President William Ruto has outlined a set of government measures aimed at shielding Kenyans from rising fuel costs, saying the State has stepped in through financial reserves and tax adjustments to ease pressure linked to global oil price swings.
Addressing the nation from State House, Mombasa on Friday, Ruto said the government has relied on the Petroleum Development Levy Fund to build reserves used to stabilise fuel prices whenever global markets become unstable.
“The government of Kenya has not stood by. We have undertaken several consequential interventions,” Ruto said.

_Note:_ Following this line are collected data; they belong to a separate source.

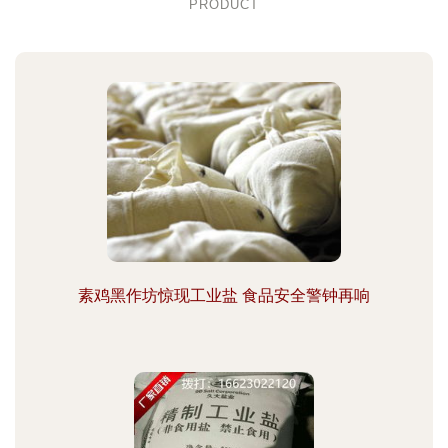
PRODUCT
素鸡黑作坊惊现工业盐 食品安全警钟再响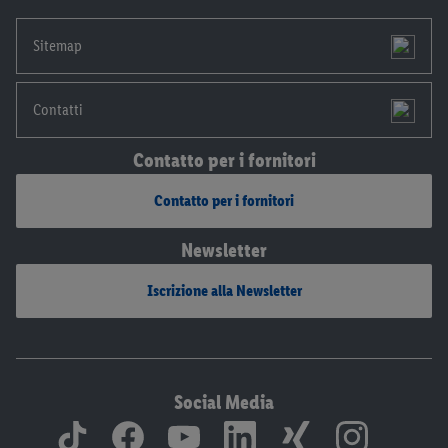
Sitemap
Contatti
Contatto per i fornitori
Contatto per i fornitori
Newsletter
Iscrizione alla Newsletter
Social Media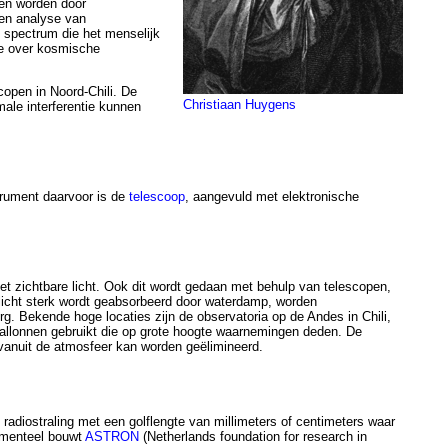
gen worden door
en analyse van
t spectrum die het menselijk
ie over kosmische
copen in Noord-Chili. De
Christiaan Huygens
male interferentie kunnen
trument daarvoor is de
telescoop
, aangevuld met elektronische
et zichtbare licht. Ook dit wordt gedaan met behulp van telescopen,
licht sterk wordt geabsorbeerd door waterdamp, worden
g. Bekende hoge locaties zijn de observatoria op de Andes in Chili,
llonnen gebruikt die op grote hoogte waarnemingen deden. De
vanuit de atmosfeer kan worden geëlimineerd.
radiostraling met een golflengte van millimeters of centimeters waar
omenteel bouwt
ASTRON
(Netherlands foundation for research in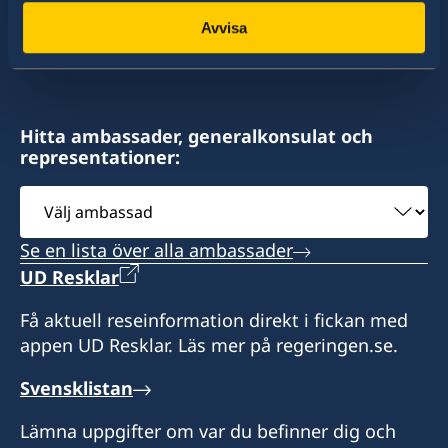
konsulat. Sveriges utrikesrepresentation består
Avvisa
av drygt 100 utlandsmyndigheter.
Hitta ambassader, generalkonsulat och
representationer:
Välj
ambassad
Se en lista över alla ambassader
UD Resklar
Få aktuell reseinformation direkt i fickan med
appen UD Resklar. Läs mer på regeringen.se.
Svensklistan
Lämna uppgifter om var du befinner dig och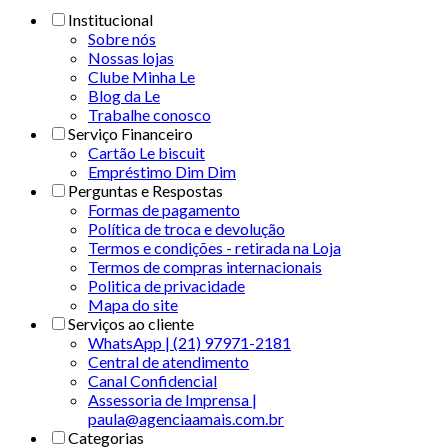
Institucional
Sobre nós
Nossas lojas
Clube Minha Le
Blog da Le
Trabalhe conosco
Serviço Financeiro
Cartão Le biscuit
Empréstimo Dim Dim
Perguntas e Respostas
Formas de pagamento
Política de troca e devolução
Termos e condições - retirada na Loja
Termos de compras internacionais
Politica de privacidade
Mapa do site
Serviços ao cliente
WhatsApp | (21) 97971-2181
Central de atendimento
Canal Confidencial
Assessoria de Imprensa |
paula@agenciaamais.com.br
Categorias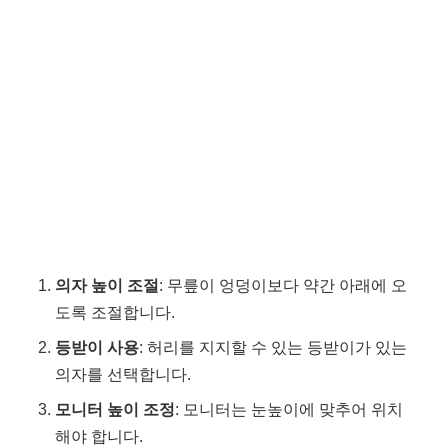
의자 높이 조절
: 무릎이 엉덩이보다 약간 아래에 오
도록 조절합니다.
등받이 사용
: 허리를 지지할 수 있는 등받이가 있는
의자를 선택합니다.
모니터 높이 조정
: 모니터는 눈높이에 맞추어 위치
해야 합니다.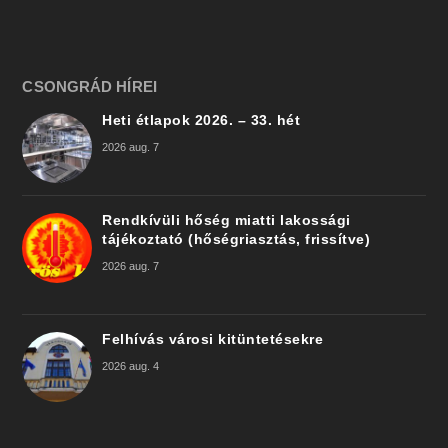
CSONGRÁD HÍREI
Heti étlapok 2026. – 33. hét
2026 aug. 7
Rendkívüli hőség miatti lakossági
tájékoztató (hőségriasztás, frissítve)
2026 aug. 7
Felhívás városi kitüntetésekre
2026 aug. 4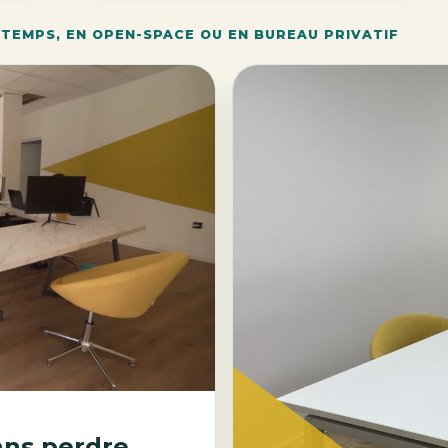
 TEMPS, EN OPEN-SPACE OU EN BUREAU PRIVATIF
ans perdre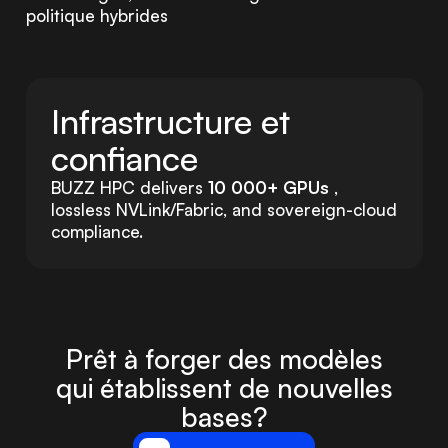
politique hybrides
Infrastructure et
confiance
BUZZ HPC delivers
10 000+ GPUs
,
lossless NVLink/Fabric, and sovereign-cloud
compliance.
Prêt à forger des modèles
qui établissent de nouvelles
bases?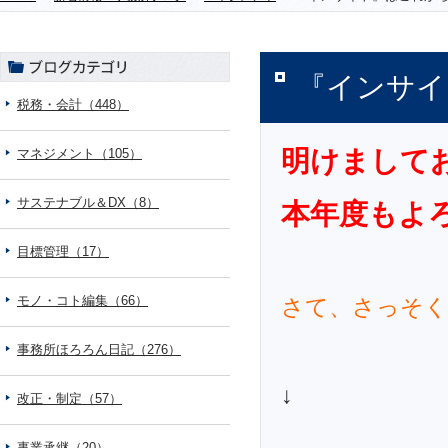
『インサイ
税務・会計（448）
明けまして
マネジメント（105）
サステナブル＆DX（8）
本年度もよ
目標管理（17）
モノ・コト編集（66）
さて、さっそく
事務所ほろろん日記（276）
↓
改正・制定（57）
事業承継（20）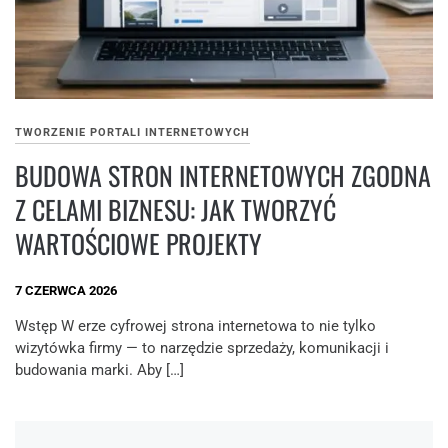
TWORZENIE PORTALI INTERNETOWYCH
BUDOWA STRON INTERNETOWYCH ZGODNA
Z CELAMI BIZNESU: JAK TWORZYĆ
WARTOŚCIOWE PROJEKTY
7 CZERWCA 2026
Wstęp W erze cyfrowej strona internetowa to nie tylko
wizytówka firmy — to narzędzie sprzedaży, komunikacji i
budowania marki. Aby […]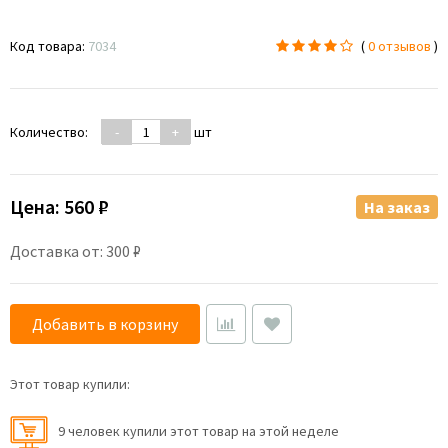
Код товара:
7034
(
0 отзывов
)
Количество:
-
+
шт
Цена:
560 ₽
На заказ
Доставка от: 300 ₽
Добавить в корзину
Этот товар купили:
9 человек купили этот товар на этой неделе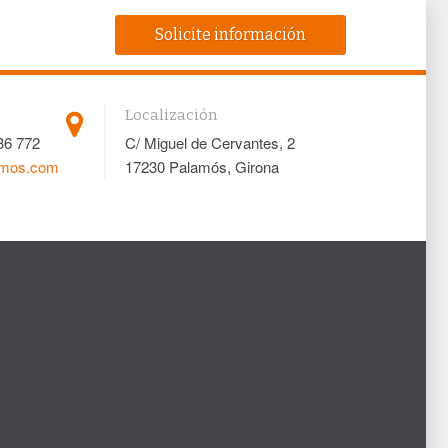
Solicite información
Localización
36 772
C/ Miguel de Cervantes, 2
amos.com
17230 Palamós, Girona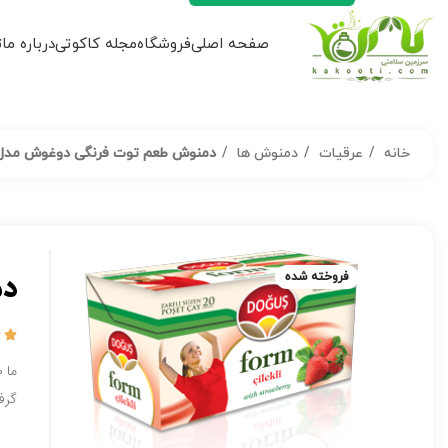
صفحه اصلی
فروشگاه
مجله کاکوتی
درباره ما
ت
خانه
عرقیات
دمنوش ها
دمنوش طعم توت فرنگی دوغوش مدل Form بسته 20 عدد
فروخته شده
دم
فروخته شده


ما 
گرف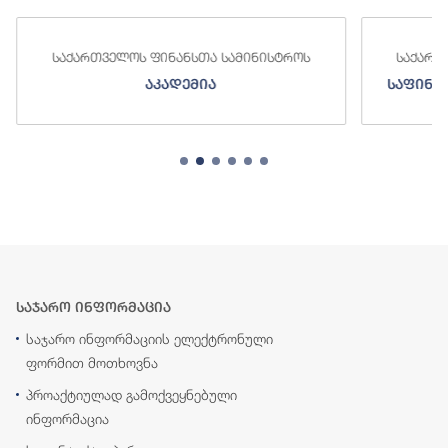
საქართველოს ფინანსთა სამინისტროს
საქართ
აკადემია
საფინა
საჯარო ინფორმაცია
საჯარო ინფორმაციის ელექტრონული
ფორმით მოთხოვნა
პროაქტიულად გამოქვეყნებული
ინფორმაცია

He explained that a total of Sh13.7 billion was used across two consecutive fuel pricing cycles covering April-May and May-June to cushion consumers from sharp increases.
Part of the intervention also involved a tax decision reached with Parliament, where Value Added Tax on petroleum products was reduced from 16 per cent to 8 per cent to reduce the cost burden on households and businesses.
During the April-May pricing cycle, the government spent Sh6 billion to stabilise fuel prices and also forewent Sh6.41 billion in VAT revenue, bringing total support for that period to Sh12.45 billion.
As a result, fuel prices dropped, with super petrol reducing by Sh19.67 per litre, diesel by Sh40.25, and kerosene by Sh115 per litre.
For the May-June cycle, Ruto said an additional Sh7.7 billion was used for price stabilisation, while Sh8 billion in VAT revenue was also foregone.
“To cushion consumers from the sharp rise of global oil prices, the government has used the fund to stabilise fuel prices,” he said.
He added that this brought the total intervention for the month to Sh15.72 billion, leading to further reductions where super petrol dropped by Sh15.87 per litre, diesel by Sh44.89, and kerosene by Sh78 per litre.
Ruto maintained that the interventions are part of broader efforts to protect Kenyans from external shocks while keeping the economy stable.
He said the government will continue pursuing policies that balance consumer protection and long-term economic growth.